Die Quellen, aus welchen ich geschöpft, sind jedesmal der Beschreibung der Wappen beigefügt, manche derselben sind inzwischen im Laufe der Jahre (ich will nur an die Entfernung der Epitaphien und Leichensteine aus den Kirchen erinnern) längst versiegt.
Die Stammtafeln der Westfälischen Adelsgeschlechter hoff ich dem Wappenbuche baldigst folgen zu lassen.
Münster im Dezember 1898
Der Verfasser“
Die Stammtafeln, von denen Max von Spiessen in seinem Vorwort spricht, sind allerdings nicht mehr erschienen. Was die Gründe dafür sind? Darüber kann in letzter Instanz nur spekuliert werden.
Sein „Wappenbuch des Westfälischen Adels“ ist jedoch an sich schon ein aufschlussreiches Opus – und ein für die Nutzer höchst hilfreiches dazu.
Denn er liefert auch Beschreibungen für Bestandteile der Wappen – in mannigfaltig aufgeschlüsselter Form.

**GEGEBENE ANGABEN**
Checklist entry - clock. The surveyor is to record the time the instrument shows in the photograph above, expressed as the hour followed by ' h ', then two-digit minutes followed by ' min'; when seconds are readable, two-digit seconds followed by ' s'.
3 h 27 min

**ANFORDERUNGEN**
a: Geben Sie den Textauszug von „Münster im Dezember“ bis hinunter zu „mannigfaltig aufgeschlüsselter Form.“ wieder. Ersetzen Sie dabei „Opus“ durch „Werk“.
b: Nennen Sie alle Substantive, die im letzten Satz des Textauszugs vorkommen.

**LÖSUNGEN IM EINZELNEN**
a:
Münster im Dezember 1898
Der Verfasser“
Die Stammtafeln, von denen Max von Spiessen in seinem Vorwort spricht, sind allerdings nicht mehr erschienen. Was die Gründe dafür sind? Darüber kann in letzter Instanz nur spekuliert werden.
Sein „Wappenbuch des Westfälischen Adels“ ist jedoch an sich schon ein aufschlussreiches Werk – und ein für die Nutzer höchst hilfreiches dazu.
Denn er liefert auch Beschreibungen für Bestandteile der Wappen – in mannigfaltig aufgeschlüsselter Form.

b: Beschreibungen, Bestandteile, Wappen, Form